Yucatán Toucan at La Popular
This smoky sipper is a riff off a classic tiki cocktail known as a Jungle Bird.
“We replace the traditional rum with mezcal and use an acid-adjusted pineapple juice as well to help the milk curdle and balance out the sweetness of the drink,” explains Tyler. “The cocktail is topped with a cinnamon sugar skull that we light on fire, and guests are instructed that they can mix in the cinnamon sugar skull if they would like to adjust the sweetness of the cocktail — or remove the skull and enjoy the cocktail on its own.”
Kiwi Hoja at Cavaña
This milk punch truly toys with expectations, as the clear liquid served over a large piece of clear ice actually packs a wallop of flavor. To hear Salehi tell it, it was “an instant hit due to its beautiful, minimalist appearance with a maximalist flavor profile.” To make it, mezcal, singani, hoja santa, kiwi, lime and blanc vermouth unite for a fruity, smoky, aromatic drink.

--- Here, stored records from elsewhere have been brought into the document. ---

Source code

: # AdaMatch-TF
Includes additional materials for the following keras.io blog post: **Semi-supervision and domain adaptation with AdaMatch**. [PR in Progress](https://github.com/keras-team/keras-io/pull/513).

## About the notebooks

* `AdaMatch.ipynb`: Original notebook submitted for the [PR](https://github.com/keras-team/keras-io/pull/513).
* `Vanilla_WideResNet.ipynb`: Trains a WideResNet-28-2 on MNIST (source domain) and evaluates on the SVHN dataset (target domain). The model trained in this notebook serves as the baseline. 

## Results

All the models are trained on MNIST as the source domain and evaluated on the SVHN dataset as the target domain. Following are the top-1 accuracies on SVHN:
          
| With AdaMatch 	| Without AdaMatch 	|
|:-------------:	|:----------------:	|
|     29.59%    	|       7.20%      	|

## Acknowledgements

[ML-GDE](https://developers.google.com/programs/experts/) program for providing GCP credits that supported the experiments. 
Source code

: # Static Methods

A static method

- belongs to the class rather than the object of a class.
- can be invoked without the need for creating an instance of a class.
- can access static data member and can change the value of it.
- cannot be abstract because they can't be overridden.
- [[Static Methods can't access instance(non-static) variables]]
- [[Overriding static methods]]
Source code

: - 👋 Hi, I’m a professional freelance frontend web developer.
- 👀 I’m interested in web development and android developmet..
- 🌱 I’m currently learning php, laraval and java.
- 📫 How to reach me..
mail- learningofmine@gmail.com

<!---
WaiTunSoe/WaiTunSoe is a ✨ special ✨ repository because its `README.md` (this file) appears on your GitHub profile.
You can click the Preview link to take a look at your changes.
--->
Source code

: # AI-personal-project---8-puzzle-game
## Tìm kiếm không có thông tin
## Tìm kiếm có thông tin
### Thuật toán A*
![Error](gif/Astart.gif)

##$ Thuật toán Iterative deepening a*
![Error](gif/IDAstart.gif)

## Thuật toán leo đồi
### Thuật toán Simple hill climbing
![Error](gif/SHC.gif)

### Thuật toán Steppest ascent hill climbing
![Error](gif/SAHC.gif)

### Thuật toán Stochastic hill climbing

“The hoja santa we source locally has such a unique flavor that plays so well with the tropical kiwi and sweet minerality of the mezcal,” says Salehi. “I have a couple other recipes in mind, but I don’t know if I’ll be able to remove the Kiwi Hoja from our menu any time soon.”
Orchard Punch at The Restaurant at North Block
At The Restaurant at North Block, the cocktail program takes its inspiration from Californian bounty, so for Gonnet, “the idea of doing a stone fruit and nut cocktail was a no-brainer.”
Her Orchard Punch takes advantage of luscious, fruity flavors by combining apricot black tea with almond orgeat, armagnac, lemon and Brucato Orchards, an amaro with apricot, walnut, citrus and cinnamon notes.
“Brucato Orchards was a perfect amaro to throw into the mix, as well as Bernard Abricot Liqueur — made from apricot pits and tastes like marzipan!” she says. “Some orange blossom, a rum blend and a little bit of Armagnac helped accentuate the flavor profiles we wanted to achieve.”
The apricot tea is oversteeped purposefully for even more flavor.
“I’ve always been a big fan of apricot black tea and figured that oversteeping it would be a great application in a milk punch, as the fat clarification would help tame the super tannic notes.”